What others have said is true:

1. This problem is NP-complete. An easy reduction is to usual subset-sum. You can show this by noting that a subset of A sums to a subset of B (not both empty) only if a non-empty subset of A union (-B) sums to zero.

2. This problem is only weakly NP-complete, in that it’s polynomial in the size of the numbers involved, but is conjectured to be exponential in their logarithms. This means that the problem is easier than the moniker ‘NP-complete’ might suggest.
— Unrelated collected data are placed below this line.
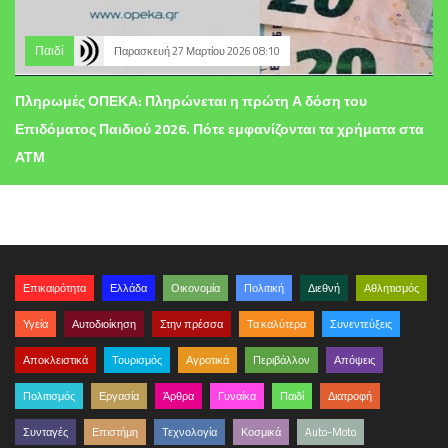
Παιδί
Παρασκευή 27 Μαρτίου 2026 08:10
Πληρωμές ΟΠΕΚΑ: Πληρώνεται η πρώτη Α δόση του
Επιδόματος Παιδιού 2026. Πότε εμφανίζονται τα χρήματα στα
ΑΤΜ
Επικαιρότητα
Ελλάδα
Οικονομία
Πολιτική
Διεθνή
Αθλητισμός
Υγεία
Αυτοδιοίκηση
Στην πρέσσα
Τα καλύτερα
Συνεντεύξεις
Αποκλειστικά
Τουρισμός
Αγροτικά
Περιβάλλον
Απόψεις
Πολιτισμός
Εργασία
Άρθρα
Γυναίκα
Παιδί
Διατροφή
Συνταγές
Επιστήμη
Τεχνολογία
Κοσμικά
Auto-Moto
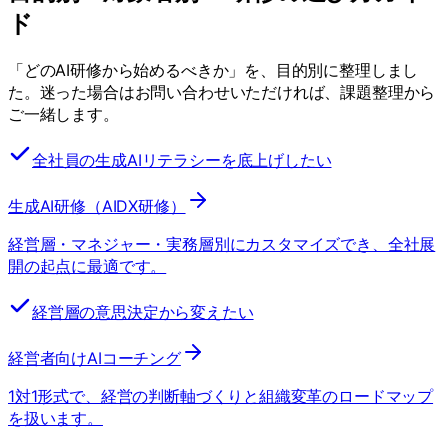
ド
「どのAI研修から始めるべきか」を、目的別に整理しまし
た。迷った場合はお問い合わせいただければ、課題整理から
ご一緒します。
全社員の生成AIリテラシーを底上げしたい
生成AI研修（AIDX研修）
経営層・マネジャー・実務層別にカスタマイズでき、全社展
開の起点に最適です。
経営層の意思決定から変えたい
経営者向けAIコーチング
1対1形式で、経営の判断軸づくりと組織変革のロードマップ
を扱います。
3. You should use dynamic programming.

So what am I contributing to this discussion? Well, code (in Perl):

@a = qw(4 5 9 10 1); @b = qw(21 7 -4 180); %a = sums( @a ); %b = sums( @b ); for $m ( keys %a ) {     next unless exists $b{$m};     next if $m == 0 and (@{$a{0}} == 0 or @{$b{0}} == 0);     print 'sum(@{$a{$m}}) = sum(@{$b{$m}})\n'; }  sub sums {     my( @a ) = @_;     my( $a, %a, %b );     %a = ( 0 => [] );     while( @a ) {         %b = %a;         $a = shift @a;         for my $m ( keys %a ) {             $b{$m+$a} = [@{$a{$m}},$a];         }     %a = %b;     }     return %a; } 

It prints

sum(4 5 9 10) = sum(21 7) sum(4 9 10 1) = sum(21 7 -4) 

so, notably, there is more than one solution that works in your original problem!

Edit: User itzy correctly pointed out that this solution was wrong, and worse, in multiple ways!! I’m very sorry about that and I’ve hopefully addressed these concerns in the new code above. Nonetheless, there is still one problem, namely that for any particular subset-sum, it only prints one of the possible solutions. Unlike the previous problems, which were straight-up errors, I would classify this as an intentional limitation. Best of luck and beware of bugs!